L'officiel sur la tête
Très remonté contre L'Équipe, l'Olympique lyonnais nous a encore gratifiés d'un communiqué d'anthologie. Le service communication de l'OL est officiellement malade.
Auteur : Étienne Melvec
le 11 Mars 2008
Depuis qu'il a accédé à la noblesse de la cotation en bourse, l'Olympique lyonnais fait tout pour avoir l'air d'une vraie entreprise – une tache ardue pour un ancien club de football. Assemblée générale, publication des résultats ou présentation du projet OL Land sont autant d'occasion de faire chauffer les présentations Powerpoint et de donner des rendez-vous à la presse économique.

- _Enregistrements fournis_
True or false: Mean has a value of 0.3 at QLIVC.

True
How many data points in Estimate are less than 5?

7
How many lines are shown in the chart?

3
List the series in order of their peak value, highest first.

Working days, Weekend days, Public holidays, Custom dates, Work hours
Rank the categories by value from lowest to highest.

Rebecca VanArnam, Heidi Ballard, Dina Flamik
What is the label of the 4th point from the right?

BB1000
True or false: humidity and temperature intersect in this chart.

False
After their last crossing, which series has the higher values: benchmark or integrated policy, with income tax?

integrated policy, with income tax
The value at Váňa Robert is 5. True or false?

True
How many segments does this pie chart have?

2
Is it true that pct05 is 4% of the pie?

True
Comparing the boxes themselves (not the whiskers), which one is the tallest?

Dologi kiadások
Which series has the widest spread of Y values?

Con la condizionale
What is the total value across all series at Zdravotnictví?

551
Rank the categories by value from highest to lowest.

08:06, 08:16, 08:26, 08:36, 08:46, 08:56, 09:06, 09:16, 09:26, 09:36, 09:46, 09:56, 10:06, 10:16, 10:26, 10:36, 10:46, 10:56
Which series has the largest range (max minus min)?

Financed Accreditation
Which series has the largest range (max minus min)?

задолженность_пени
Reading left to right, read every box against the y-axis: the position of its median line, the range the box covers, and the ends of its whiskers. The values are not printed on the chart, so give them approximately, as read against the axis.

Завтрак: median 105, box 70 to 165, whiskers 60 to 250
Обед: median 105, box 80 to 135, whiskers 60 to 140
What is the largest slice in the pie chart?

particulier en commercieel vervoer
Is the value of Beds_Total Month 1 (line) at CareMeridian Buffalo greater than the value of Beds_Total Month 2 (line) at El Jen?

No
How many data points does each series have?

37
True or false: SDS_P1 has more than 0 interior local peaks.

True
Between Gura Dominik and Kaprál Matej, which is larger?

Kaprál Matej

- _Consignes de travail_
1) Les affirmations suivantes concordent-elles avec l'article sur l'Olympique lyonnais ? Pour chacune, répondez par oui ou par non et citez mot pour mot les mots du texte qui tranchent.
(a) L'article est daté du 11 mars 2008.
(b) L'Olympique lyonnais n'est pas coté en bourse.
(c) La présentation du projet OL Land figure parmi les occasions de donner des rendez-vous à la presse économique.
2) Pouvez-vous recopier à l'identique les enregistrements depuis leur première ligne jusqu'à la ligne contenant « List the series », celle-ci incluse ?
Le texte et les enregistrements n'ont aucun rapport entre eux.

- _Liste des réponses_
1)
(a) Oui : « le 11 Mars 2008 ».
(b) Non : « Depuis qu'il a accédé à la noblesse de la cotation en bourse ».
(c) Oui : « présentation du projet OL Land sont autant d'occasion de faire chauffer les présentations Powerpoint et de donner des rendez-vous à la presse économique ».

2)
True or false: Mean has a value of 0.3 at QLIVC.

True
How many data points in Estimate are less than 5?

7
How many lines are shown in the chart?

3
List the series in order of their peak value, highest first.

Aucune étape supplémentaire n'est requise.